TEXT SHOWN
╭──

US added 228,000 jobs in March despite Donald Trump’s federal cuts

US employers added a surprising 228,000 jobs last month, as the American labour market continues to show resilience as President Donald Trump wages trade wars, purges federal workers and deports immigrants working in the United States illegally. The unemployment rate ticked up to 4.2%.
The hiring numbers were up from 117,000 in February and were nearly double the 130,000 that economists had expected. Labour Department revisions shaved 48,000 jobs off January and February payrolls.
Workers’ average hourly earnings rose 0.3% from February, about what economists had expected. Compared to a year earlier, hourly pay was up 3.8%, a bit lower than the 4% that had been forecast and nearing the 3.5% year-over-year gains that are seen as consistent with the Federal Reserve’s 2% annual inflation target.
Healthcare companies added almost 54,000 jobs and restaurants and bars nearly 30,000 as the job market bounced back from bitter winter weather in January and February. The federal government lost 4,000, a sign that Elon Musk’s purge of the federal workforce may only be starting to show up in the data.
New US tariffs and increasing deportations could push inflation up again
President Donald Trump’s trade wars- including the sweeping “Liberation Day’’ import taxes he announced Wednesday- threaten to drive up prices, disrupt commerce and invite retaliatory tariffs from America’s trading partners.
Another threat comes from the president’s promise to deport millions of immigrants who are working in the United States illegally. In the past several years, those workers have eased labour shortages and helped the economy keep growing. If they’re deported or frightened out of the job market, companies could have to cut back on what they do or increase wages and raise prices, potentially feeding inflation.

╰──

TASK TO CARRY OUT
Edit the jobs report, starting with "US added 228,000" and going on through "and February payrolls.", so that "economists" becomes "analysts".

PROVIDED MATERIAL
╭──

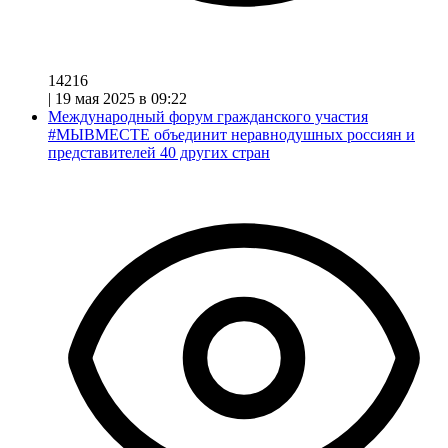
14216
|
19 мая 2025 в 09:22
Международный форум гражданского участия
#МЫВМЕСТЕ объединит неравнодушных россиян и
представителей 40 других стран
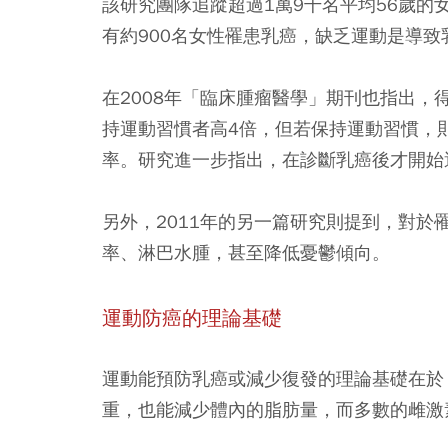
該研究團隊追蹤超過1萬9千名平均56歲的
有約900名女性罹患乳癌，缺乏運動是導致
在2008年「臨床腫瘤醫學」期刊也指出
持運動習慣者高4倍，但若保持運動習慣，則
率。研究進一步指出，在診斷乳癌後才開始
另外，2011年的另一篇研究則提到，對於
率、淋巴水腫，甚至降低憂鬱傾向。
運動防癌的理論基礎
運動能預防乳癌或減少復發的理論基礎在於
重，也能減少體內的脂肪量，而多數的雌激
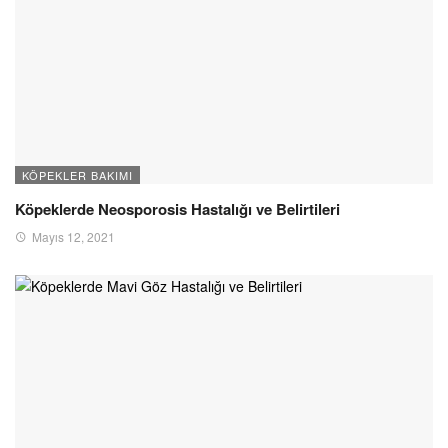
KÖPEKLER BAKIMI
Köpeklerde Neosporosis Hastalığı ve Belirtileri
Mayıs 12, 2021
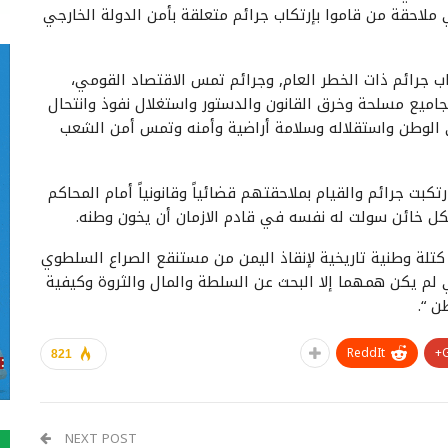
 في ملاحقة من قاموا بإرتكاب جرائم متعلقة بأمن الدولة الخارجي
اب جرائم ذات الخطر العام, وجرائم تمس الاقتصاد القومي،
جاميع مسلحة وخرق القانون والدستور واستغلال نفوذ وانتحال
ى الوطن واستقلاله وسلامة أراضية وأمنه وتمس أمن الشعب
بت جرائم والقيام بملاحقتهم قضائياً وقانونياً أمام المحاكم
ة لكل خائن سولت له نفسه في قادم الازمان أن يخون وطنه.
كتلة وطنية تاريخية لإنقاذ اليمن من مستنقع الصراع السلطوي
ي لم يكن همهما إلا البحث عن السلطة والمال والثروة وكيفية
 “.
ReddIt
821
NEXT POST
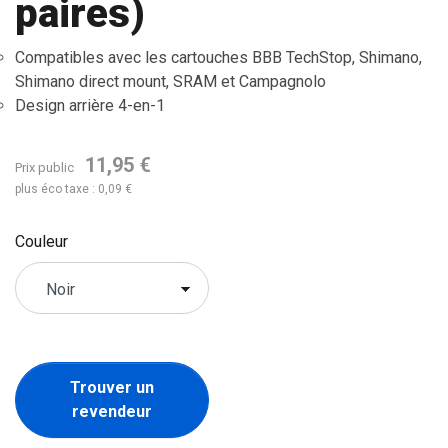
paires)
Compatibles avec les cartouches BBB TechStop, Shimano,
Shimano direct mount, SRAM et Campagnolo
Design arrière 4-en-1
11,95 €
Prix public
plus éco taxe : 0,09 €
Couleur
Trouver un
revendeur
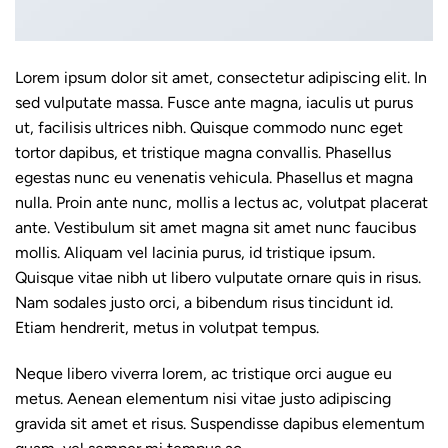
Lorem ipsum dolor sit amet, consectetur adipiscing elit. In
sed vulputate massa. Fusce ante magna, iaculis ut purus
ut, facilisis ultrices nibh. Quisque commodo nunc eget
tortor dapibus, et tristique magna convallis. Phasellus
egestas nunc eu venenatis vehicula. Phasellus et magna
nulla. Proin ante nunc, mollis a lectus ac, volutpat placerat
ante. Vestibulum sit amet magna sit amet nunc faucibus
mollis. Aliquam vel lacinia purus, id tristique ipsum.
Quisque vitae nibh ut libero vulputate ornare quis in risus.
Nam sodales justo orci, a bibendum risus tincidunt id.
Etiam hendrerit, metus in volutpat tempus.
Neque libero viverra lorem, ac tristique orci augue eu
metus. Aenean elementum nisi vitae justo adipiscing
gravida sit amet et risus. Suspendisse dapibus elementum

╰──

EXERCISE ANSWER
US added 228,000 jobs in March despite Donald Trump’s federal cuts

US employers added a surprising 228,000 jobs last month, as the American labour market continues to show resilience as President Donald Trump wages trade wars, purges federal workers and deports immigrants working in the United States illegally. The unemployment rate ticked up to 4.2%.
The hiring numbers were up from 117,000 in February and were nearly double the 130,000 that analysts had expected. Labour Department revisions shaved 48,000 jobs off January and February payrolls.